Japanese M&A guidelines have not provided adequate protection for minority shareholders (as we have highlighted with our experience in conflicted transactions with shareholders (Roland) and parent-child transactions (Nihon Nohyaku, Japan Aviation). Regulators and market commentators have grown sensitive to this issue, including promulgation of METI’s Fair M&A Guidelines and media coverage of questionable transactions such as the Nichii Gakkan MBO and Itochu- FamilyMart. Minority shareholder protection and fair transaction values depend on key legal changes. Without such changes, private equity firms and controlling shareholders or parent companies will continue to execute underpriced take-private transactions with low takeover premiums. Premiums will rise as more investors sue for appraisal rights and complain to the media. For the regulators, the next steps proposed include revisions to the Corporate Governance Code: the follow-up working group is now being assembled, though it is yet to be announced, with 2Q 2021 as the provisional date for implementation. The agenda will include “parent-child” policies and disclosures. We hope to see insightful aspects of the METI Business Restructuring White Paper incorporated into the new Code.

Furthermore, the pace of consolidation and go-private transactions will likely accelerate as groups that are contemplating acquisitions anticipate increased competition and scrutiny around the corner. As cultural norms change, Japanese infrastructure will become more robust and supportive of a market for corporate control. For example, until recently, securities companies were unwilling to act as transfer agents for a hostile tender offer in fear of public criticism and loss of clients who worried they might be next. Recently, we have seen blue-chip securities firms support controversial transactions.
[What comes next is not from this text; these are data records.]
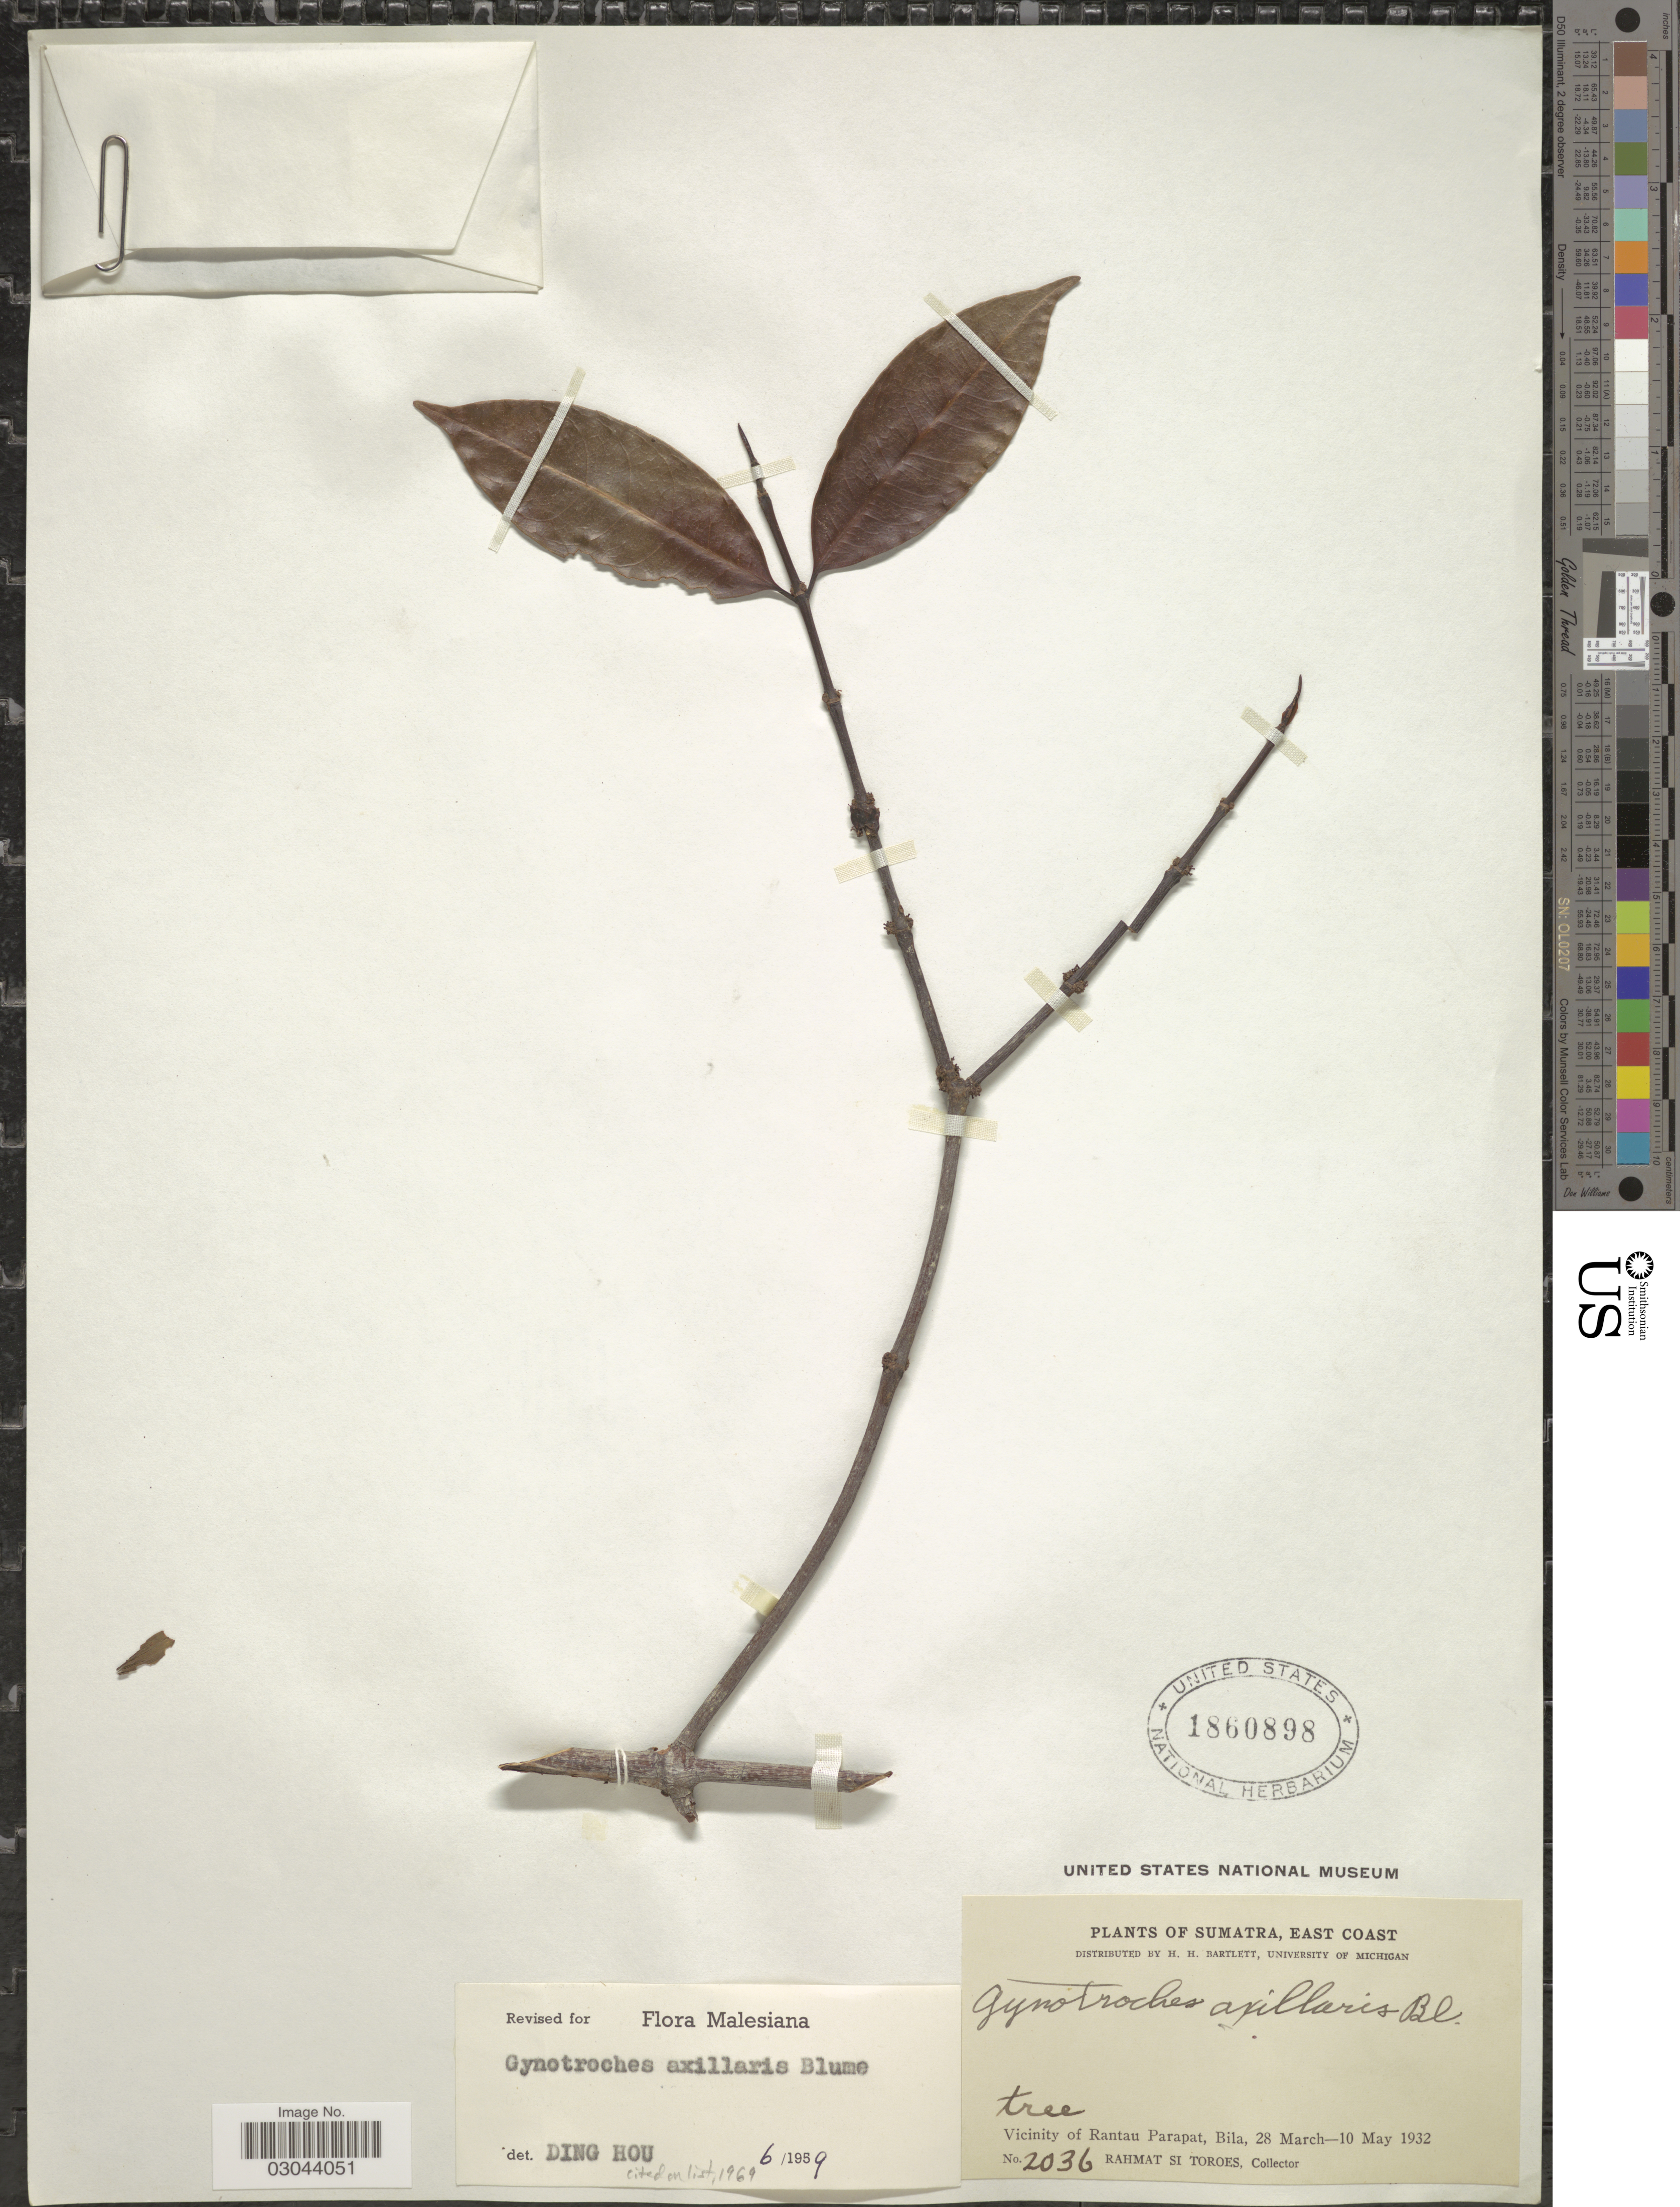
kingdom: Plantae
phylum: Tracheophyta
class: Magnoliopsida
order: Malpighiales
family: Rhizophoraceae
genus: Gynotroches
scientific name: Gynotroches axillaris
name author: Blume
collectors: Rahmat Si Boeea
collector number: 2036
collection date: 1932-03-28/1932-05-10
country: Indonesia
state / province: Sumatra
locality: East Coast. Vicinity of Rantau Parapat, Bila.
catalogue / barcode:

We also expect to see competition for corporate control gradually work its way up the market cap spectrum. With the arrival of global private equity giants, the average hostile transaction size has surged. The Suga administration’s “administrative reform” initiatives, designed to overcome bureaucratic silos that affect policymaking related to corporate governance reforms, provide another sign of hope. Today, obvious gaps in policy result in frustrating circular arguments (such as FSA claiming an issue is within the domain of METI, who argues it’s within the domain of the Department of Justice, who argues it’s within the domain of FSA). Administrative reforms could break down silos and ideally shift from non-compulsory comply-or-explain codes and into "hard law."

We anticipate Japan’s market for corporate control to continue to mature and develop, leading to corporate assets being put to better use, more consolidation, de-listings, etc. Importantly, we expect the trend to have a broader positive impact on Japanese economic growth and enhance corporate profitability. All of this should bode well for long-term investors in Japanese equities.